Ravell Call, Deseret News
SALT LAKE CITY — As the longest serving member of the Utah Legislature, Sen. Lyle Hillyard, R-Logan, receives among the lowest compensation.
The reason is the Legislature's compensation model, which provides all lawmakers per diem for lodging and food.
Hillyard, who has served in the Legislature for 33 years, lives in Logan. Unlike his Senate colleagues who live along the Wasatch Front and go home at the end of each day of the legislative session — and pocket the per diem — Hillyard spends his on hotels and meals.
On average, lawmakers earn $15,000 to $20,000, depending upon mileage and the number of meetings they attend. Hillyard's compensation is about $5,000 less, he said.

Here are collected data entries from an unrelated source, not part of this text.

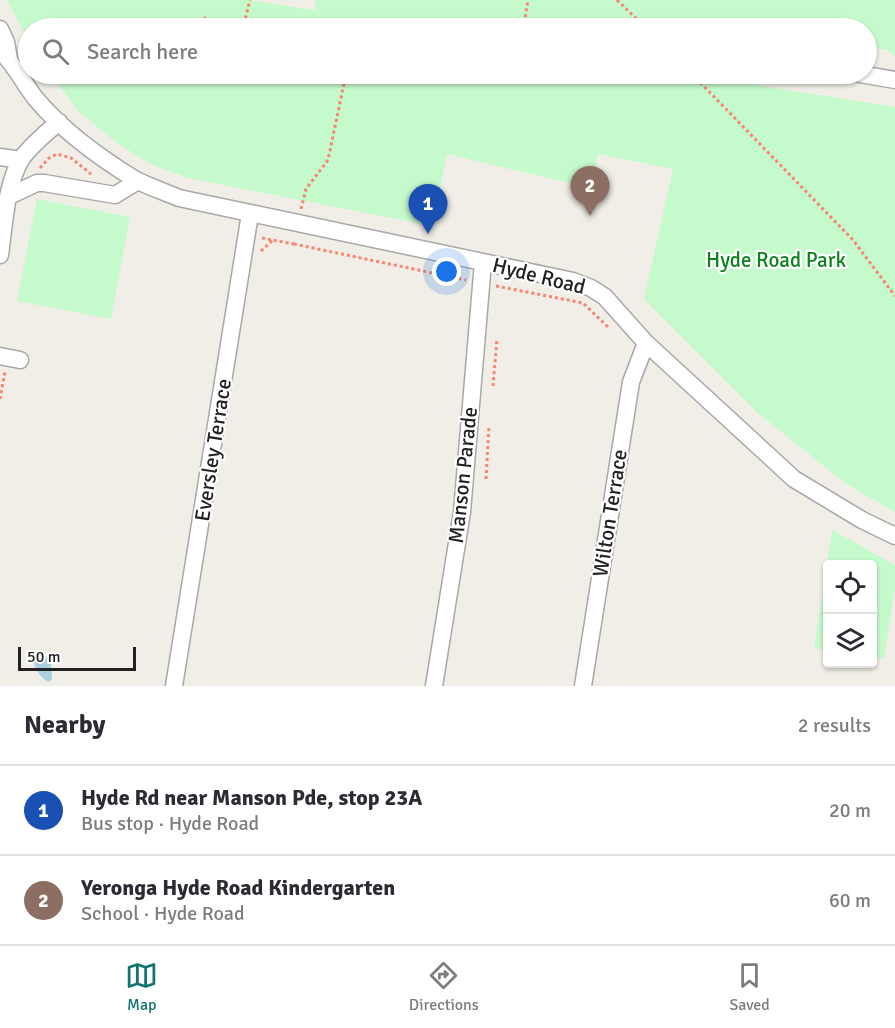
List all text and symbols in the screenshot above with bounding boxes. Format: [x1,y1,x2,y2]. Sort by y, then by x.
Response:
search box [18,18,877,84]
icon: search [39,35,72,68]
text: Search here [87,38,198,65]
pin: 2 [570,166,610,216]
pin: 1 [408,184,448,234]
park label: Hyde Road Park [706,247,846,273]
street label: Hyde Road [490,252,588,300]
your location [432,257,461,286]
street label: Eversley Terrace [189,377,237,523]
street label: Manson Parade [443,405,483,545]
street label: Wilton Terrace [587,447,633,579]
map controls [823,560,877,668]
button: locate [823,560,877,614]
button: layers [823,614,877,668]
scale bar [18,644,136,672]
text: 50 m [27,647,61,667]
text: Nearby [24,709,105,741]
text: 2 results [798,713,871,738]
text: Hyde Rd near Manson Pde, stop 23A [81,784,422,811]
text: 1 [38,798,49,823]
text: 20 m [829,798,871,823]
text: Bus stop · Hyde Road [81,811,259,836]
text: Yeronga Hyde Road Kindergarten [81,874,395,901]
text: 2 [38,888,49,913]
text: 60 m [829,888,871,913]
text: School · Hyde Road [81,901,245,926]
tab: Map [125,959,158,1015]
tab: Directions [409,959,479,1015]
tab: Saved [729,959,770,1015]

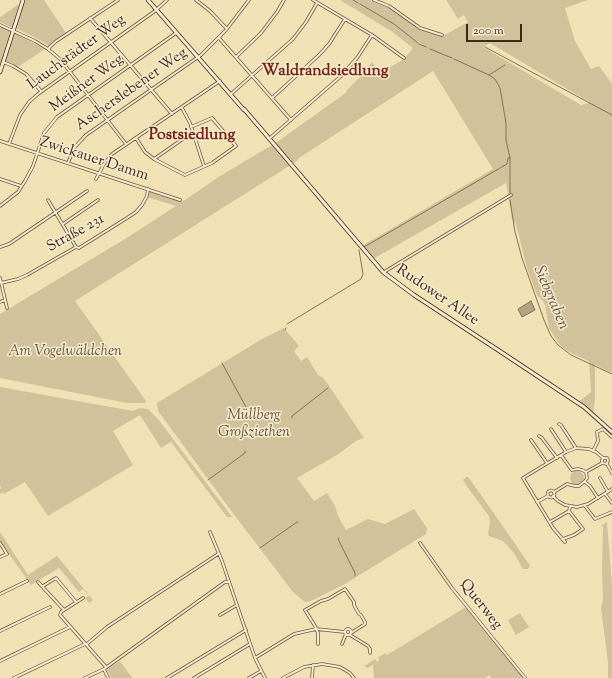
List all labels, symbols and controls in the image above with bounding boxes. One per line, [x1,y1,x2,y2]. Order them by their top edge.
street label: Lauchstädter Weg [25,12,129,94]
scale bar [468,16,524,42]
text: 200 m [473,22,504,40]
street label: Ascherslebener Weg [73,45,191,135]
street label: Meißner Weg [47,51,127,117]
district label: Waldrandsiedlung [262,62,388,82]
district label: Postsiedlung [149,126,235,146]
street label: Zwickauer Damm [37,134,151,186]
street label: Straße 231 [44,211,108,257]
street label: Rudower Allee [392,262,482,330]
water label: Siebgraben [528,263,572,333]
park label: Am Vogelwäldchen [8,343,122,361]
park label: Müllberg Großziethen [218,407,290,442]
street label: Querweg [455,576,505,634]

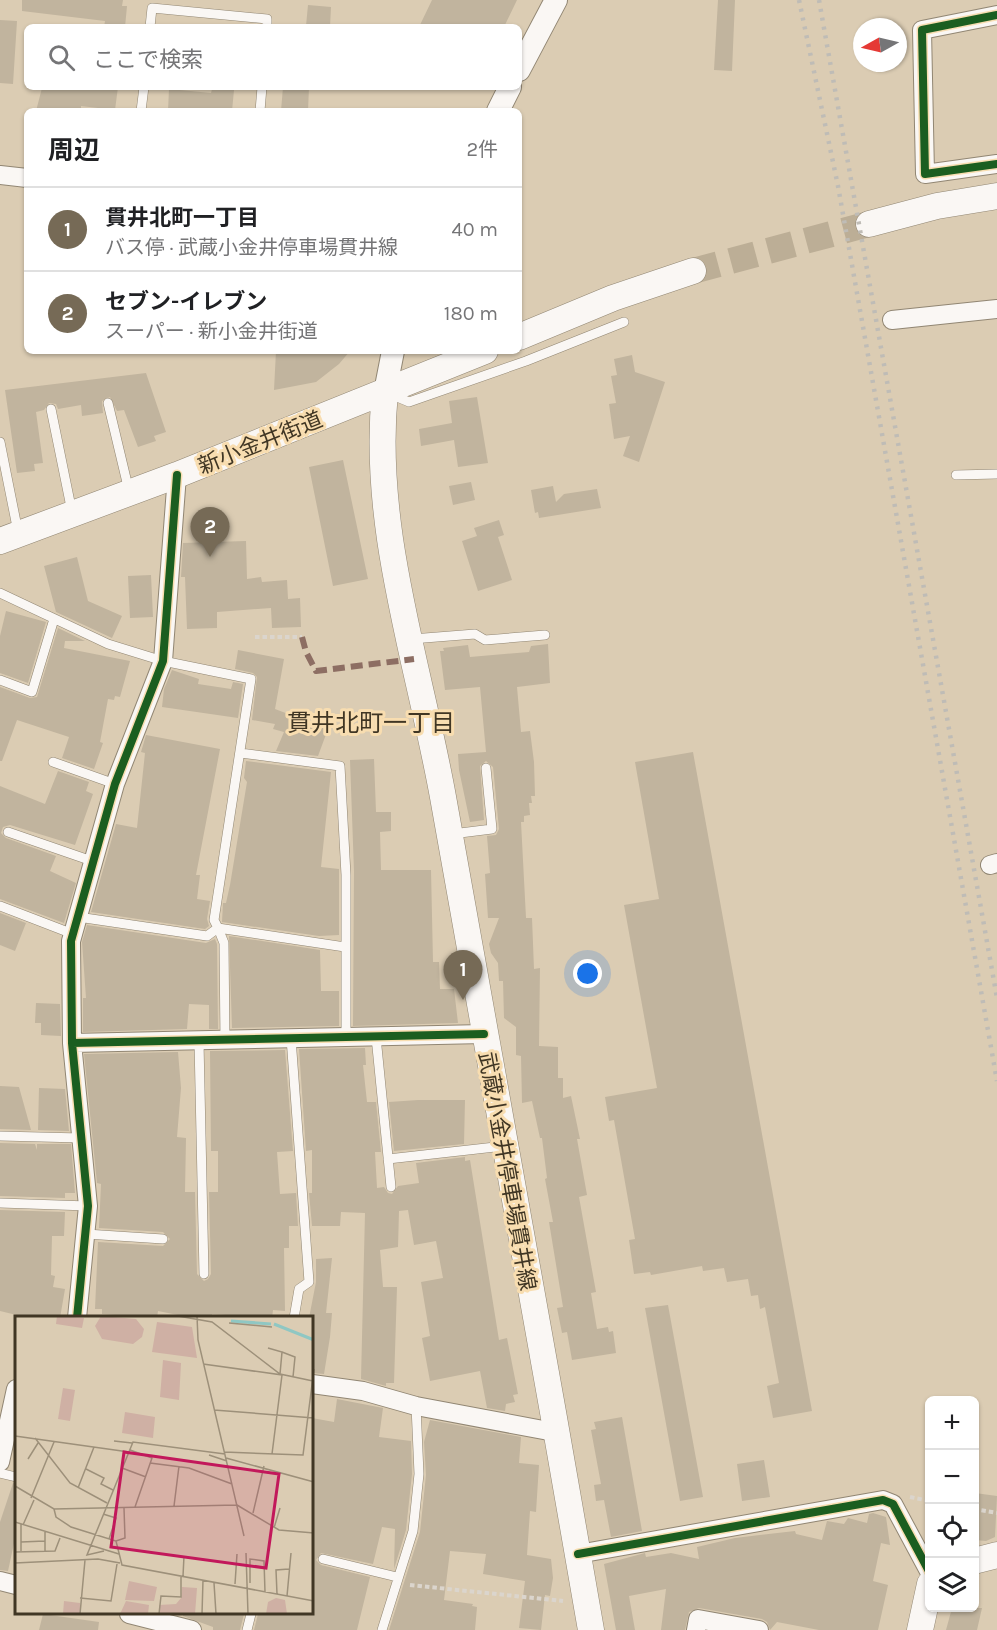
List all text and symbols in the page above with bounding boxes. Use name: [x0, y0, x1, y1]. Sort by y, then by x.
north arrow: [853, 18, 907, 72]
search box: [24, 24, 522, 90]
icon: search: [45, 41, 78, 74]
text: ここで検索: [93, 47, 203, 73]
text: 周辺: [48, 135, 100, 166]
text: 2件: [466, 138, 498, 161]
text: 貫井北町一丁目: [105, 205, 259, 231]
text: 1: [64, 218, 71, 241]
text: 40 m: [452, 218, 498, 241]
text: バス停 · 武蔵小金井停車場貫井線: [105, 236, 398, 259]
text: セブン-イレブン: [105, 289, 267, 315]
text: 2: [61, 302, 74, 325]
text: 180 m: [444, 302, 498, 325]
text: スーパー · 新小金井街道: [105, 320, 318, 343]
street label: 新小金井街道: [194, 406, 326, 480]
pin: 2: [190, 508, 230, 557]
district label: 貫井北町一丁目: [287, 709, 455, 737]
pin: 1: [444, 950, 482, 1000]
your location: [573, 959, 602, 988]
street label: 武蔵小金井停車場貫井線: [473, 1050, 541, 1293]
inset map: [15, 1316, 314, 1615]
map controls: [925, 1396, 979, 1612]
button: +: [925, 1396, 979, 1450]
button: −: [925, 1450, 979, 1504]
button: locate: [925, 1504, 979, 1558]
button: layers: [925, 1558, 979, 1612]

Hillyard, who is an attorney, said pay is not the reason he serves in the Utah Legislature. But his situation illustrates some of the problems with the compensation model.
"I'm voting for this bill for the person who replaces me, not me," he said.

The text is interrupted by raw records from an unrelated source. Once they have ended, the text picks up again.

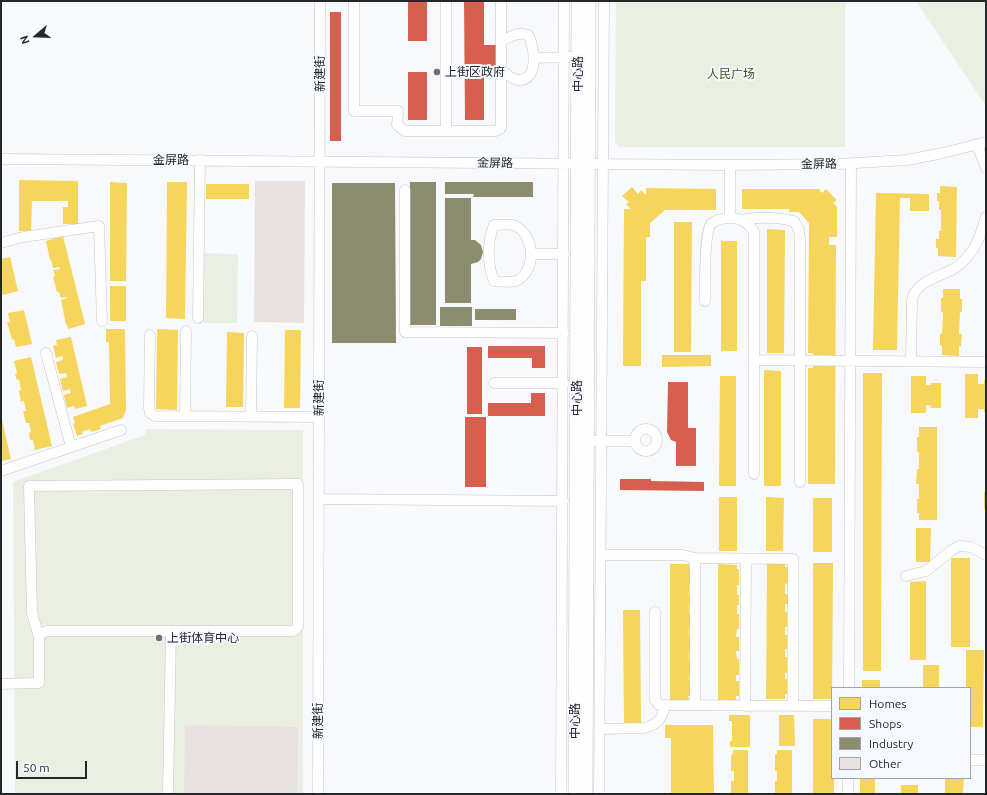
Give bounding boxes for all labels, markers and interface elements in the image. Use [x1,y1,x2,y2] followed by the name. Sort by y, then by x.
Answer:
[16,16,56,56] north arrow
[18,34,32,46] text: N
[313,56,327,92] street label: 新建街
[571,56,585,92] street label: 中心路
[445,65,505,79] place label: 上街区政府
[432,67,442,77] marker: 上街区政府
[707,67,755,81] park label: 人民广场
[153,153,189,167] street label: 金屏路
[477,155,513,171] street label: 金屏路
[801,156,837,172] street label: 金屏路
[312,380,326,416] street label: 新建街
[570,380,584,416] street label: 中心路
[167,631,239,645] place label: 上街体育中心
[154,633,164,643] marker: 上街体育中心
[831,687,971,779] legend
[869,697,907,710] text: Homes
[311,703,325,739] street label: 新建街
[568,703,582,739] street label: 中心路
[869,717,901,730] text: Shops
[869,737,913,750] text: Industry
[18,753,89,779] scale bar
[869,757,901,770] text: Other
[23,761,50,774] text: 50 m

Currently, Utah lawmakers are paid $117 each day they are in session or attend official meetings. They also receive $95 for lodging and $61 for meals, though few legislators from the Wasatch Front incur those costs.
Under HJR6, lawmakers would receive $273 in daily compensation. Those who require lodging and meals could seek reimbursements up to an additional $156 per day. Those expenses would require approval by legislative leaders and would be subject to audit.
The price tag for the change, recommended by the independent Utah Legislative Compensation Commission, is expected to be $150,000 annually.
Sen. Ralph Okerlund, R-Monroe, said the resolution is creates a system that is transparent.
"It's the right thing to do. It's the right time to do it," Okerlund said.
The measure passed the House earlier this week and appears headed for final passage in the Senate. The Senate passed the resolution on its second reading Thursday.